Psychoanalysts and Philosophy:

This is an important topic because examining it closely reveals several important points that are usually ignored, because the important topic itself is rarely addressed. Psychoanalysts were mostly from the medical professions and the rest of them liked to be considered part of the majority. Mentioning philosophy in the psychoanalytic milieu was frowned at, specifically in the Anglo societies and institutes. Basically, because philosophy was not, and still is not, a popular subject in the regular Anglo school curricula (Canada, USA, and some other nationalities). Yet it is basic in Latin and other peoples’ schools. Thus, philosophy was a term that is badly misconceived. To the uninitiated it’s speculative thinking and arguable ‘useless’ topics of no consequence in a profession of particular aims of achieving tangible results, not just enjoyment of the abstract. Philosophy to the uninitiated is a pleasant way of thinking and talking for better thinking.  I hardly know any psychoanalytic center that brought out the most important characteristic of psychoanalysis which is the profession of dealing with the human subject (not his neuroses) and learning about human heritage. As a profession it is a unique method of exploring and discovering the obvious and the unobvious about the human subject. As human heritage it is the tail end of a long human chain of inclination to learn about ourselves: psychoanalysis is the latest connect in the chain of discovering the subject. That is why whether we are human scientists or physician we are all philosophers/psychoanalysts. I should think or be interested in the place the cogito in our theory of the unconscious.

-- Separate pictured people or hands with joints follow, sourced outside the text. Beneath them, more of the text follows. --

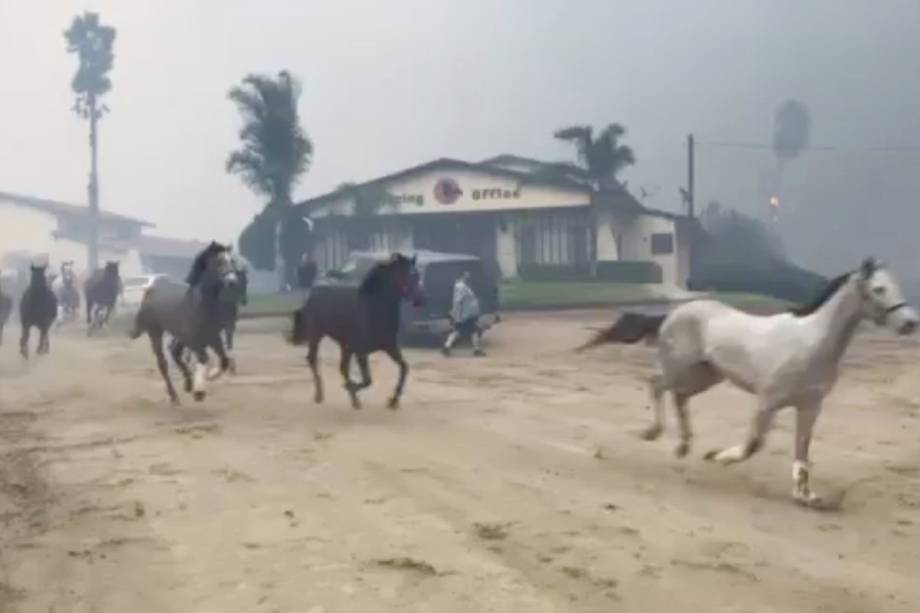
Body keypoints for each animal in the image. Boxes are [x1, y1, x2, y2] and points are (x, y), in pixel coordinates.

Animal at [130, 241, 239, 404]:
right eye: (219, 262)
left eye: (231, 261)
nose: (233, 281)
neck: (200, 305)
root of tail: (152, 288)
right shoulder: (194, 340)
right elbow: (204, 358)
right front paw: (199, 392)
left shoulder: (213, 337)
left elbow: (224, 360)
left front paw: (210, 376)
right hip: (154, 331)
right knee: (163, 362)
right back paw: (174, 396)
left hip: (179, 335)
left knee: (174, 351)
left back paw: (187, 384)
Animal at [290, 251, 426, 408]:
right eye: (407, 275)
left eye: (417, 275)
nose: (420, 300)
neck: (373, 309)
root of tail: (311, 296)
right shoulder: (361, 351)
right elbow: (367, 380)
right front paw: (351, 387)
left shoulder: (390, 346)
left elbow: (404, 367)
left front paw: (393, 400)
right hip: (316, 335)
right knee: (312, 359)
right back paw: (320, 396)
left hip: (345, 345)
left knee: (342, 367)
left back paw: (354, 400)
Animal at [580, 256, 916, 506]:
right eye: (879, 289)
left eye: (895, 285)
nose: (911, 323)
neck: (811, 343)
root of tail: (673, 315)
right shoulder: (768, 401)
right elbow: (754, 444)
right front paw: (716, 456)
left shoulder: (809, 406)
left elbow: (802, 450)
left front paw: (806, 495)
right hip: (681, 368)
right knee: (656, 384)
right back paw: (655, 432)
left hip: (706, 375)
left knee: (679, 396)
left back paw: (683, 445)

A modest request in any training center is to spend a trimester studying what happened when thinkers like Kant showed us much to learned amount our minds (and our patients indirectly) thinking about ideas (idealism) instead of the objects of those ideas [when Freud thought about the dream instead of dreaming]. There is no medical thinking about guilt feelings but there is a lot of thinking about guilt as a human phenomenon. A better example is Kohut’s institution about ‘mirroring’, which was a breakthrough to the totally ignored duality of the subject in Ego Psychology. For lack of philosophical background, he used mirroring to explain banal issue in transference and identifications. Philosophy trains the analyst what and how to think about his discoveries about his patient while working with him about the repressed. Moreover, philosophical thinking is of unusual significance how the analyst Formulate and structures his interpretations and make sensible reconstruction of the material gathered over many sessions. Philosophy, as it was for the great thinkers, is the better and higher form of looking at and in the mundane. This is the difference philosophy makes in psychoanalysis.